GOOGLING FOR JESUS gives an uneasy twist to religion, “all those bits of heaven right between the eyes,” the final phrase eerily echoing a murderous bullet wound. However, in “Heaven is someplace and no place we know,” the speaker at least “takes solace from cutlery.”
Midway through the book, EARTH AS IT IS expands Greco’s vision into the realm of nature. “If a tree falls in the forest, I know before I hear it. / Connected, I bleed for it inside.” Now much of the imagery takes on a more lyrical quality, as in the beautiful lines “possible rain // coolness to bless us, kiss / the parched mouth of earth.” But the anxiety is still there in her contrasting what nature ought to be with its human desecration:
I know these trees will probably be mashed to pulp for paper –
throw-away diapers, toilet tissue, folding dollar bills,
or nothing more substantial
than flimsy words like these, light enough
to float on wind, disappear in a whim of flame.
INTO THE LIGHT at last introduces moments of serenity and quiet optimism. The full moon in April is so bright
I can hear it – like a note
sung with your fingers
sliding around the edge
of a glass half-filled with water
its tone long and clear
cool and blue
By the final section MOUNTAINS TO CROSS, even death is treated with tenderness. Greco writes about her mother:
with shining eyes she tells us
she’s ready to go, hears the rustle,
wings about to unfurl
The anxiety of earlier years has given away to a belief
that every holy bud will ripen as it rises, open
its blushing mouth, sing praises to the light, reassure my waning faith
in hope and second chances, reaffirm the promise of springtime.
As well as the thematic ascension from anxiety to relative peace, what makes these poems so compelling is Greco’s mastery of language. Her lines are tight, every word counts. Note the vigour of her verbs in “Relentless” and the attention to detail.
The day the tide rose, it swallowed the beach slowly
thencrept along the bricks of the city promenade
fingered its way across the road,insinuating salty paths
between flower beds, lawn trolls, banks of tended roses.
Her imagery illuminates.
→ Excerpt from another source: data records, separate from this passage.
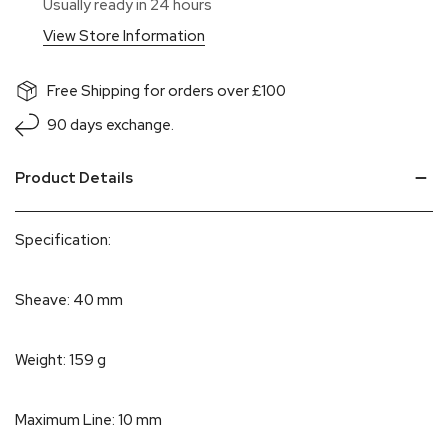
Usually ready in 24 hours
View Store Information
Free Shipping for orders over £100
90 days exchange.
Product Details
Specification:
Sheave: 40 mm
Weight: 159 g
Maximum Line: 10 mm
Consider these examples from “River of salmon, river of dreams:” “she laid her cache of eggs in the secrecy of gravel;” “bony hands of wild salal;” ”remembering / promises made. They flick their tails, / swish off, dive deep, energy renewed” and “sides as bright as if aflame, blood-ruddy.” As well as pictures, she evokes sounds: “a name / with zing of salty tang: sailfish, saltman, salmon” and “the salmon run assembles // a horde of silvery murmurings.” Elsewhere, my favourite example for its sound effect is “the light-slicked surface of rain-rinsed streets.” The repeating “s” sound makes the splashing audible.
Nor has Greco ignored the sense of touch. Describing an autumn leaf in “On the wane,” she offers lines tactile enough with harsh “c” and “r” sounds to make fingers curl:
it basks in scarred light
cast by the cratered moon
each crevice reflected in ridges
of its own veined skin.
“Morning Commute, Vancouver” even gives personification a twist. Greco describes both humans and fish in terms of each other, as a salmon
…swims along the freeway
beside the rest of us of the working-class fish, climbing
corporate ladders, half past six.
On a larger scale, Greco’s layout on the page, be it the extension of a line, or the shape of a whole stanza, visually reflects, and so supports, both rhythm and the advancement of thought. Even the structuring of the entire book, from anxiety to calm, and from childhood through adulthood, then death, to “my next life” is satisfying in its parallelism.
But I do take issue with Greco on one point. Her concluding lines in “The poem I am not going to write” insist “the books deserve better / poems than I can write today.” I respect her humility, but dispute the words’ veracity, for what she has published as Practical Anxiety is already of the best order and an inspiring demonstration for all who would improve their own art.